Die Nichtregierungsorganisation "International Crisis Group" kritisiert, dass durch die harschen Sicherheitsmaßnahmen auch moderate Muslime zur Radikalisierung und zum Verlassen ihrer Heimat getrieben werden. Schätzungen zufolge gingen nicht nur Hunderte, sondern Tausende allein aus Dagestan nach Syrien.

Auswanderung zugelassen

Die russische Zeitung "Nowaja Gaseta" berichtete sogar, dass die russischen Sicherheitsbehörden vor Olympia in Sotschi die Grenzen für radikale Islamisten öffneten. Auch die "International Crisis Group" fand Hinweise, dass eine Abwanderung zugelassen wurde. Der Nahost-Experte Emil Suleimanov von der Karls-Universität in Prag sagt ebenfalls, die russischen Sicherheitsdienste hätten Kämpfer ausreisen lassen, um die Aufstandsbewegung im Nordkaukasus zu schwächen.

Inzwischen jedoch werden die Grenzen scharf kontrolliert. Seit 2013 ist es strafbar, im Ausland Mitglied einer bewaffneten Formation zu sein, die sich gegen die Interessen Russlands richtet. Die Generalstaatsanwaltschaft ermittelte bis November in 650 Fällen, 150 Rückkehrer wurden zu Gefängnisstrafen verurteilt.
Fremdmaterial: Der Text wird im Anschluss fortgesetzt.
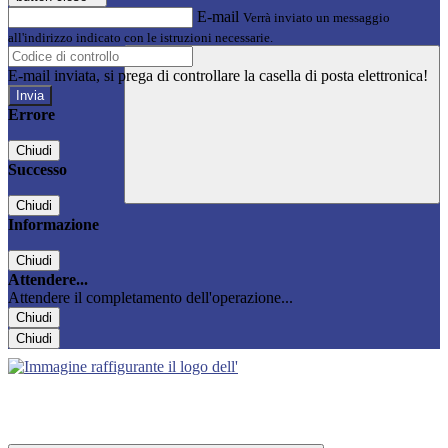
E-mail
Verrà inviato un messaggio
all'indirizzo indicato con le istruzioni necessarie.
E-mail inviata, si prega di controllare la casella di posta elettronica!
Errore
Chiudi
Successo
Chiudi
Informazione
Chiudi
Attendere...
Attendere il completamento dell'operazione...
Chiudi
Chiudi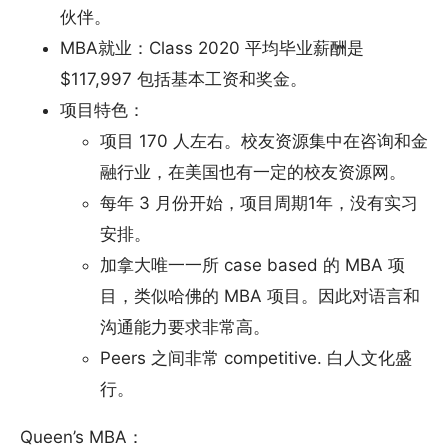
伙伴。
MBA就业：Class 2020 平均毕业薪酬是
$117,997 包括基本工资和奖金。
项目特色：
项目 170 人左右。校友资源集中在咨询和金
融行业，在美国也有一定的校友资源网。
每年 3 月份开始，项目周期1年，没有实习
安排。
加拿大唯一一所 case based 的 MBA 项
目，类似哈佛的 MBA 项目。因此对语言和
沟通能力要求非常高。
Peers 之间非常 competitive. 白人文化盛
行。
Queen’s MBA：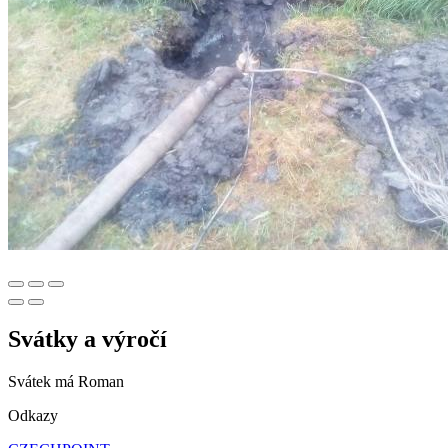
Svátky a výročí
Svátek má
Roman
Odkazy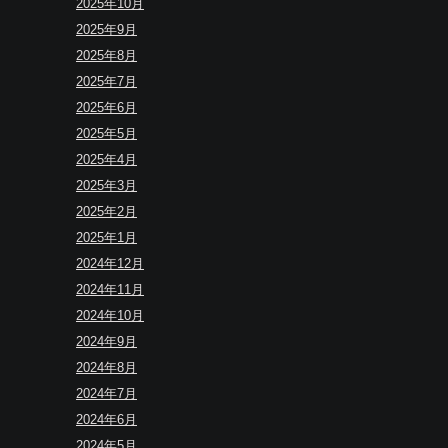
2025年10月
2025年9月
2025年8月
2025年7月
2025年6月
2025年5月
2025年4月
2025年3月
2025年2月
2025年1月
2024年12月
2024年11月
2024年10月
2024年9月
2024年8月
2024年7月
2024年6月
2024年5月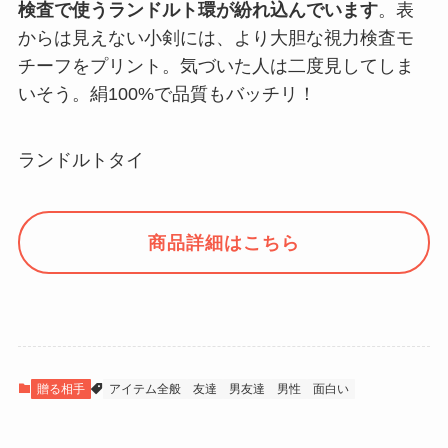
検査で使うランドルト環が紛れ込んでいます
。表
からは見えない小剣には、より大胆な視力検査モ
チーフをプリント。気づいた人は二度見してしま
いそう。絹100%で品質もバッチリ！
ランドルトタイ
商品詳細はこちら
贈る相手
アイテム全般
友達
男友達
男性
面白い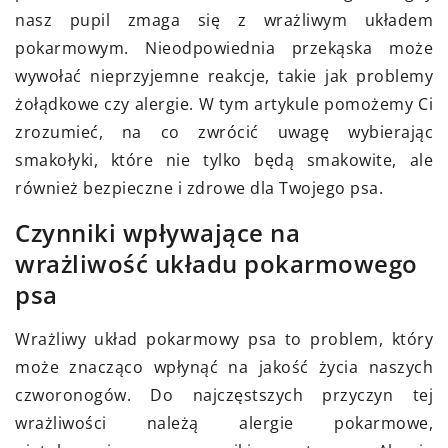
nasz pupil zmaga się z wrażliwym układem
pokarmowym. Nieodpowiednia przekąska może
wywołać nieprzyjemne reakcje, takie jak problemy
żołądkowe czy alergie. W tym artykule pomożemy Ci
zrozumieć, na co zwrócić uwagę wybierając
smakołyki, które nie tylko będą smakowite, ale
również bezpieczne i zdrowe dla Twojego psa.
Czynniki wpływające na
wrażliwość układu pokarmowego
psa
Wrażliwy układ pokarmowy psa to problem, który
może znacząco wpłynąć na jakość życia naszych
czworonogów. Do najczęstszych przyczyn tej
wrażliwości należą alergie pokarmowe,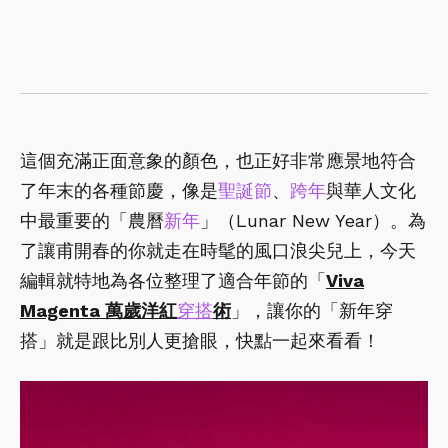
這個充滿正面意象的顏色，也正好非常應景地符合
了年末的各種節慶，像是
聖誕節
、
跨年
與華人文化
中最重要的「農曆
新年
」（Lunar New Year）。為
了讓甫開春的你就走在時髦的風口浪尖兒上，今天
編輯就特地為各位整理了適合年節的「
Viva
Magenta 萬歲洋紅
穿搭
術
」，讓你的「新年穿
搭」就是跟比別人更搶眼，快點一起來看看！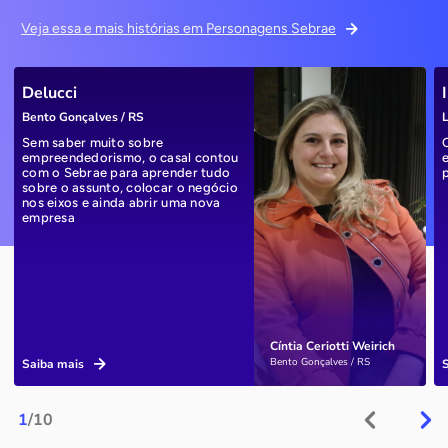
Veja essa e mais histórias em Personagens Sebrae
Delucci
Bento Gonçalves / RS
L
Sem saber muito sobre
empreendedorismo, o casal contou
com o Sebrae para aprender tudo
sobre o assunto, colocar o negócio
nos eixos e ainda abrir uma nova
empresa
Cíntia Ceriotti Weirich
Bento Gonçalves / RS
Saiba mais
1
/10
So kämpfen Tausende russische Staatsbürger in Syrien und Irak, während der IS derzeit nach Meinung von Suleimanov in Russland selbst keine große Gefahr darstellt. Die Bedrohung werde eher überschätzt, sagt er mit Verweis darauf, dass die Dschihadisten im Nordkaukasus geschwächt sind.

Dass Russland den IS in Syrien und Irak aber ernsthaft bekämpft, bezweifelt Suleimanov wie andere Experten und Politiker auch. Vielmehr gehe es darum, die Führung um Bashar al-Assad zu stützen. So konzentriere sich die russische Armee derzeit auf die Belagerung von Aleppo, wo der IS nicht sei, sagt Suleimanov.

Aber auch falls es Strategie Russlands sein sollte, den IS im Inland und vor den eigenen Grenzen zu bekämpfen, im Nahen Osten aber gewähren zu lassen, ist die Gefahr für russische Bürger nicht gebannt.

Das zeigt der Absturz einer russischen Maschine über der ägyptischen Sinai-Halbinsel, für den der IS die Verantwortung übernahm. Auch könnte es trotz allem gelingen, Kämpfer nach Russland zu schleusen oder Sympathisanten zu Anschlägen zu motivieren.